**Working data:**
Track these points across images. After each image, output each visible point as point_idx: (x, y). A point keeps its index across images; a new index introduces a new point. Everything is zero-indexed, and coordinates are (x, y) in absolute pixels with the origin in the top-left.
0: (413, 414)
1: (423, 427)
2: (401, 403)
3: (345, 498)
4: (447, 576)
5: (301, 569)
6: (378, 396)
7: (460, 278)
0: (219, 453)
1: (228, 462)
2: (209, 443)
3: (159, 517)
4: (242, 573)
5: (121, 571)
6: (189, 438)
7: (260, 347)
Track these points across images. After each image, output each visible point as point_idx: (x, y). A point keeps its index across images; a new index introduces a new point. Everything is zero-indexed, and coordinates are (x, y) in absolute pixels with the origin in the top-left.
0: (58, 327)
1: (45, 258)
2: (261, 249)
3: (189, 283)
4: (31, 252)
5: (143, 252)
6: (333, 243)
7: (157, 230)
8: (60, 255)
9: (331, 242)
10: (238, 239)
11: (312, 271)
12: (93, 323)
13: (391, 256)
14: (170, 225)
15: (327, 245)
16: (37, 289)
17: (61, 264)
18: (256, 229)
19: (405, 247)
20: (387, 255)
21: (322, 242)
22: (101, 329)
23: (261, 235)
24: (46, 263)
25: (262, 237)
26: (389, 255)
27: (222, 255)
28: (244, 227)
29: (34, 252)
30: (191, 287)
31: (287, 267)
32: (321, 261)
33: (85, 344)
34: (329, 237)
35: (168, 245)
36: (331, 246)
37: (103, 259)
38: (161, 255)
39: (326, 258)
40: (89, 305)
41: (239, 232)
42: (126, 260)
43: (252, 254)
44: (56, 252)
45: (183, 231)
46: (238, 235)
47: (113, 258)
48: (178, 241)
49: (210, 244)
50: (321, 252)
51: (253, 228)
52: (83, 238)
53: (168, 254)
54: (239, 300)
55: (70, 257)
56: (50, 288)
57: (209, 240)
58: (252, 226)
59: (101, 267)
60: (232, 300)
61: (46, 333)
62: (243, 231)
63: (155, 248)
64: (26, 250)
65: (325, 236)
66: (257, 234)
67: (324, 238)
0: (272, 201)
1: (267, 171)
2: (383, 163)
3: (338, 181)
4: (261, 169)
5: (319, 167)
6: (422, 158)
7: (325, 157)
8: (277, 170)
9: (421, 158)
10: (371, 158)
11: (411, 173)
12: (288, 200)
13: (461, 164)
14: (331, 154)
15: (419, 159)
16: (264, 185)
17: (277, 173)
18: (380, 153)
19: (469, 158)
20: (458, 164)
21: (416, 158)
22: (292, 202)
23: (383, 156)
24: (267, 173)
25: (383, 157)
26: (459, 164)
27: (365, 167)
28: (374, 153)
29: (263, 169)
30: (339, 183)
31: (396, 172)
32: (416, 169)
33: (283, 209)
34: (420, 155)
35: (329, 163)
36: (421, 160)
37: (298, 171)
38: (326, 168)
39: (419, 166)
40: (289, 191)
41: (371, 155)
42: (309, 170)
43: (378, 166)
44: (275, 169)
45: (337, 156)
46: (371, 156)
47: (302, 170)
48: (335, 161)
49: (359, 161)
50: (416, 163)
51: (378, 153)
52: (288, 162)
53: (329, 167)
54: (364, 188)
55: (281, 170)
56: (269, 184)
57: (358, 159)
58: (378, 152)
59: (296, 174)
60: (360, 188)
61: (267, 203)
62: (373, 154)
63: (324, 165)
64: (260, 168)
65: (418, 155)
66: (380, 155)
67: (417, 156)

**Your assignment:** Please repeat the lines above word for word, beginning with the very first one and continuing through the line with "7: (260, 347)".

**Task response:**
Track these points across images. After each image, output each visible point as point_idx: (x, y). A point keeps its index across images; a new index introduces a new point. Everything is zero-indexed, and coordinates are (x, y) in absolute pixels with the origin in the top-left.
0: (413, 414)
1: (423, 427)
2: (401, 403)
3: (345, 498)
4: (447, 576)
5: (301, 569)
6: (378, 396)
7: (460, 278)
0: (219, 453)
1: (228, 462)
2: (209, 443)
3: (159, 517)
4: (242, 573)
5: (121, 571)
6: (189, 438)
7: (260, 347)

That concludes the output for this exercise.